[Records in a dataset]
■ ■ ■ ■ ■

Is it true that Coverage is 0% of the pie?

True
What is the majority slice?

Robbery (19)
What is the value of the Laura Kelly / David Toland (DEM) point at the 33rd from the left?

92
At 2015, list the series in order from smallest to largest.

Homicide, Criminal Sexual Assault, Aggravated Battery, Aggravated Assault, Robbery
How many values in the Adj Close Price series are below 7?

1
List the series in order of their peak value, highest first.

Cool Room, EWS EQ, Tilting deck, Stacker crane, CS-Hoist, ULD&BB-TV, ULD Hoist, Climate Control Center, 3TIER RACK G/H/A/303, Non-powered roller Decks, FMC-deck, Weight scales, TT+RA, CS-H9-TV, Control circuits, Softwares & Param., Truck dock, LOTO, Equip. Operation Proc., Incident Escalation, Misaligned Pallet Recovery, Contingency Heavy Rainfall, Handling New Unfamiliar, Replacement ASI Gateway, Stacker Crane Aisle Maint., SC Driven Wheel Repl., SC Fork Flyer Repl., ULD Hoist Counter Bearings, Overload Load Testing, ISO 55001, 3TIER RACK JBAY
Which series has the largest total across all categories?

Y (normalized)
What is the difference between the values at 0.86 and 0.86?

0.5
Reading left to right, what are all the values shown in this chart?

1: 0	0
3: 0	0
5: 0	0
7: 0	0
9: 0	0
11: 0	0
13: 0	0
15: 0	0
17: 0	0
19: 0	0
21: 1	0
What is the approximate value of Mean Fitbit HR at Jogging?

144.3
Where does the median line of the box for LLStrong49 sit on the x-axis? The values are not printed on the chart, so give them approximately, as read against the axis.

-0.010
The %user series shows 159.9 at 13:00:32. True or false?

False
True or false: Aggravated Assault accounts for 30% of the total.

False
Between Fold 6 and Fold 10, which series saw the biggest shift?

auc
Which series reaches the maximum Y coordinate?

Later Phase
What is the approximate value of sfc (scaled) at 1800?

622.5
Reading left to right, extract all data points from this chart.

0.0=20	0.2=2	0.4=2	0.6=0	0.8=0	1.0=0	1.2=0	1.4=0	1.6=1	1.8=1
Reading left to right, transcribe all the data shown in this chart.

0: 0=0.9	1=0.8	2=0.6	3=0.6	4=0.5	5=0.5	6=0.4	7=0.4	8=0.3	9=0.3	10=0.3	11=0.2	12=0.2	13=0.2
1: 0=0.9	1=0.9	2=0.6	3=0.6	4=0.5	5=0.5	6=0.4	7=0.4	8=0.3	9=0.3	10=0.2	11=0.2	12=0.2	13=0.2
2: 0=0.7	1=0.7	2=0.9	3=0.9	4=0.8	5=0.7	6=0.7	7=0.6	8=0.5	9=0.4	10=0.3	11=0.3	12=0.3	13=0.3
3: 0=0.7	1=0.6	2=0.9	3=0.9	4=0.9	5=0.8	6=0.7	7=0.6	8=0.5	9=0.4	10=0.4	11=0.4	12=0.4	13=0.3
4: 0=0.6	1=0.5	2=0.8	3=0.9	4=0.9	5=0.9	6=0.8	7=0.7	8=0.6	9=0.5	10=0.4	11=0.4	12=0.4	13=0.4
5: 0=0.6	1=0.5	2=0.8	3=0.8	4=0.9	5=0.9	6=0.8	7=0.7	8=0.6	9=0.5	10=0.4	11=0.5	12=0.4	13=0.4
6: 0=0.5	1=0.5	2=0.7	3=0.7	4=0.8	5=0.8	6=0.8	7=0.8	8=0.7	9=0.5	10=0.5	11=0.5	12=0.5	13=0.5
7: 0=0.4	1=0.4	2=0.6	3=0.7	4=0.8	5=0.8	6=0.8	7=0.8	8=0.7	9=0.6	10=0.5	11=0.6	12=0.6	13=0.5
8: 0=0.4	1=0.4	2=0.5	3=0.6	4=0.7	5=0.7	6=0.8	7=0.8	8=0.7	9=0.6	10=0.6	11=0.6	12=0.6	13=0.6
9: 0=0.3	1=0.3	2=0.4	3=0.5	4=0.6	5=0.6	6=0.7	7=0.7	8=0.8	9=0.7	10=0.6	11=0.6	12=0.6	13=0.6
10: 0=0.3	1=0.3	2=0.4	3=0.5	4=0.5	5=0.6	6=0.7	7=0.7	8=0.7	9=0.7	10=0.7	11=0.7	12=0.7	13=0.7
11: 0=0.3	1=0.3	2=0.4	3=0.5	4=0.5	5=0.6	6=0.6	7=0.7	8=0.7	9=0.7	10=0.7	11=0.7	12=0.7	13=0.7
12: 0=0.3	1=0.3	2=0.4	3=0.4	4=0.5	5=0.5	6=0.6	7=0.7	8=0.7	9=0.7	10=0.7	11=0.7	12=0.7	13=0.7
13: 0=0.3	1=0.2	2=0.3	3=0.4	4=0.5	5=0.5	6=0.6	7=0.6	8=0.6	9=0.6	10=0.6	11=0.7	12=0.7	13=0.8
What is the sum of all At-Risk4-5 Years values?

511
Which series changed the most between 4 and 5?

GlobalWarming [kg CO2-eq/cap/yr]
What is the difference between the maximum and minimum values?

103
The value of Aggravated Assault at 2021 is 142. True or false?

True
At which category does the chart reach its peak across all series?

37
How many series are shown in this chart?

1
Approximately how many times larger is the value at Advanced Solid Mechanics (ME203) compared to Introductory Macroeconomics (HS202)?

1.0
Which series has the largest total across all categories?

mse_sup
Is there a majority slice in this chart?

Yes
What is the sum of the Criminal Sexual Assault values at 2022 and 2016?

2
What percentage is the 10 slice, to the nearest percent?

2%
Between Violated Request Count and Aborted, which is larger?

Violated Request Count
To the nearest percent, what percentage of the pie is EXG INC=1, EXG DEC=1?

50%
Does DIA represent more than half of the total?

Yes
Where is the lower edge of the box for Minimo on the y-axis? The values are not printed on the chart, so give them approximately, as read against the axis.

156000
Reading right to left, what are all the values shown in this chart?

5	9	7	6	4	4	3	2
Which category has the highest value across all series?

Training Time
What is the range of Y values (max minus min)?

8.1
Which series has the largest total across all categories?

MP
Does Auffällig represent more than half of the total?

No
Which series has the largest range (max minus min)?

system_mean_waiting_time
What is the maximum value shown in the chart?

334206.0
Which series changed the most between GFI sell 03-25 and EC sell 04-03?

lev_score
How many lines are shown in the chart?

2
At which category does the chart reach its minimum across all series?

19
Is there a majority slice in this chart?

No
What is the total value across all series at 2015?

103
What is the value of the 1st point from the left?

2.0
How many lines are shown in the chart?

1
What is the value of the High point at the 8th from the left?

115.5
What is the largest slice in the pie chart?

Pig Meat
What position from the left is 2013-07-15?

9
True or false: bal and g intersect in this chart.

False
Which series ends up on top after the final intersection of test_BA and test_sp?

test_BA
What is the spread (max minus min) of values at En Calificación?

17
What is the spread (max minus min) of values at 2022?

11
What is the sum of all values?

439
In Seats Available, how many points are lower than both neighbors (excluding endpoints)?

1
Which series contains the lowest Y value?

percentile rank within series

■ ■ ■ ■ ■

_PROBLEM_
Can you write out, word for word, everything from the start of the records above down to and including the line that contains "Reading left to right, transcribe"?

_COMPLETED EXERCISE_
Is it true that Coverage is 0% of the pie?

True
What is the majority slice?

Robbery (19)
What is the value of the Laura Kelly / David Toland (DEM) point at the 33rd from the left?

92
At 2015, list the series in order from smallest to largest.

Homicide, Criminal Sexual Assault, Aggravated Battery, Aggravated Assault, Robbery
How many values in the Adj Close Price series are below 7?

1
List the series in order of their peak value, highest first.

Cool Room, EWS EQ, Tilting deck, Stacker crane, CS-Hoist, ULD&BB-TV, ULD Hoist, Climate Control Center, 3TIER RACK G/H/A/303, Non-powered roller Decks, FMC-deck, Weight scales, TT+RA, CS-H9-TV, Control circuits, Softwares & Param., Truck dock, LOTO, Equip. Operation Proc., Incident Escalation, Misaligned Pallet Recovery, Contingency Heavy Rainfall, Handling New Unfamiliar, Replacement ASI Gateway, Stacker Crane Aisle Maint., SC Driven Wheel Repl., SC Fork Flyer Repl., ULD Hoist Counter Bearings, Overload Load Testing, ISO 55001, 3TIER RACK JBAY
Which series has the largest total across all categories?

Y (normalized)
What is the difference between the values at 0.86 and 0.86?

0.5
Reading left to right, what are all the values shown in this chart?

1: 0	0
3: 0	0
5: 0	0
7: 0	0
9: 0	0
11: 0	0
13: 0	0
15: 0	0
17: 0	0
19: 0	0
21: 1	0
What is the approximate value of Mean Fitbit HR at Jogging?

144.3
Where does the median line of the box for LLStrong49 sit on the x-axis? The values are not printed on the chart, so give them approximately, as read against the axis.

-0.010
The %user series shows 159.9 at 13:00:32. True or false?

False
True or false: Aggravated Assault accounts for 30% of the total.

False
Between Fold 6 and Fold 10, which series saw the biggest shift?

auc
Which series reaches the maximum Y coordinate?

Later Phase
What is the approximate value of sfc (scaled) at 1800?

622.5
Reading left to right, extract all data points from this chart.

0.0=20	0.2=2	0.4=2	0.6=0	0.8=0	1.0=0	1.2=0	1.4=0	1.6=1	1.8=1
Reading left to right, transcribe all the data shown in this chart.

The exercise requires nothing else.